Наверное, такую же картину можно было наблюдать в средневековье в трюмах испанских каравелл, перевозящих рабов на новое место жительства. Я стоял со своим матрасом, не зная, в какую сторону ступить ногой, чтоб не наступить на чью-то голову.
— Мужик, ты чё, старшаком к нам поставлен? — спросил меня оголенный до половины подросток. Видимо, он был на положении камерного короля, смотрел нагло и вызывающе.
— Каким старшаком? — спросил я, в то время еще толком не зная о своей миссии в камере № 75.
— Не гони[1], мужик, — тонкие губы передернула злая улыбка, — захотел масло хватать, так и скажи. Был тут до тебя один старшак, вчера ломанулся[2] из камеры. Если бы не ломанулся, посадили бы на четыре кости и «манечка»[3]…
Блатной жаргон был мне известен. В КПЗ я видел несколько человек из касты отверженных. Они, как и здесь, в камере, там ютились на рваных фуфайках. К ним не подходили, с ними почти не разговаривали. Даже пнуть ногой педераста не разрешал «кодекс» заключенных. Впрочем, как я увидел потом, время от времени их зверски избивали. Просто так, от камерной злобной тоски.
— Ну и чего он ломанулся? Вы хоть узнали? — спросил я.
— Цинканули[4] с другой хаты[5], что был стукачом[6], пацанов вкладывал[7]. Базар[8] такой, — продолжал мой собеседник, — если чё узнаем — сам знаешь, и многозначительно на меня посмотрел.

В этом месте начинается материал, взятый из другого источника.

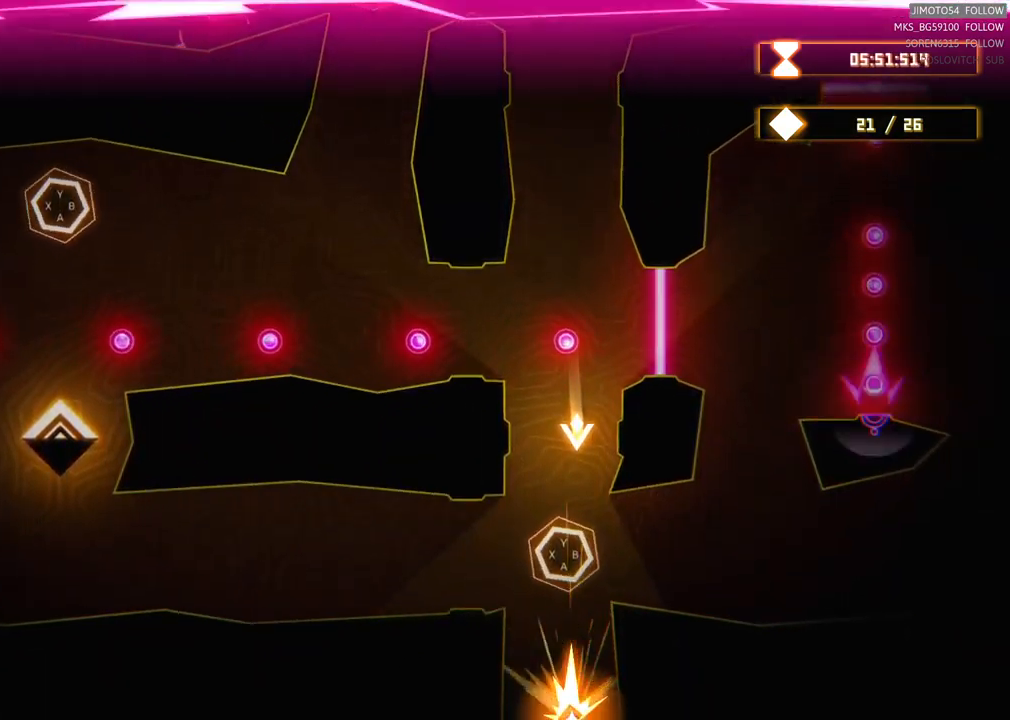
{"buttons": [], "left_stick": "center", "right_stick": "center", "events": []}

Мне ужасно хотелось спать. После перехода из КПЗ в тюрьму нас подвергали множеству процедур. Где-то в нижних подвалах, уже не помню, в который раз, снимали отпечатки пальцев. Тюремный фотограф запечатлевал наши физиономии. Верзилы — надзиратели из вольнонаемных ощупывали нашу обувь в поисках супинаторов.
Расспросы и угрозы мне начали надоедать.
— Я пришел с воли, в других хатах не сидел.
— С воли тоже приходят менты[9], — вставил маленький заключенный лет 12–13 на вид.
— Давайте, пацаны, добазаримся, — я перешел на блатной жаргон. — Дайте мне любую нару, завтра на решетке все про меня узнаете. Матрос, так звали камерного заправилу, подошел к одной из нар. В камере воцарилась тишина. Распределение места является одним из наиболее торжественных камерных ритуалов. Наверху сваренной двухъярусной нары, под тряпьем, сжался живой комочек.
Матрос безжалостно сорвал с подростка рваную фуфайку и со всего размаху ударил кулаком по спине.
— Ну, Мороз, сваливай[10] под нару. Ты миф, а мифу нара не положена.
В камере раздался смех. Смеялись в основном те, у кого были свои спальные места.
Среди камерной элиты встречались настоящие верзилы, с крепкими бицепсами, высокие и стройные. Но были здесь и подростки, похожие на карликов, с вялыми злобными лицами, у этих физическая сила в удерживании авторитета роли не играла. Они хорошо уяснили, что жестокость и злоба — здесь лучшее оружие. Их рассуждения в камерных спорах сводились только к одному: отнять личные вещи, принудить к мужеложству, стравить в драке.
Малыш, которого сгоняли с обжитого места, жалобно захныкал:
— Матро-о-ос, я больше не буду мифовать.
Это занятие оказалось бесполезным. Малейшее проявление слабости усугубляло положение вещей.
— Я тебе чё сказал, ишак?! — Матрос ударил его кулаком по голове, затем несколько раз по спине. Удары были тяжелыми, отзывались неприятным звуком: дух! дух! дух! — Сваливай под нару.
Малыша, которого сгоняли с нары, звали Саша, фамилия Морозов. Круглая стриженая голова, пергаментной белизны кожа, круглые голубые глаза, тоненькие ручки и ножки. Суд вынес ему десять лет колонии усиленного режима. Позже я писал ему кассационные жалобы, соответственно был ознакомлен с его преступлением.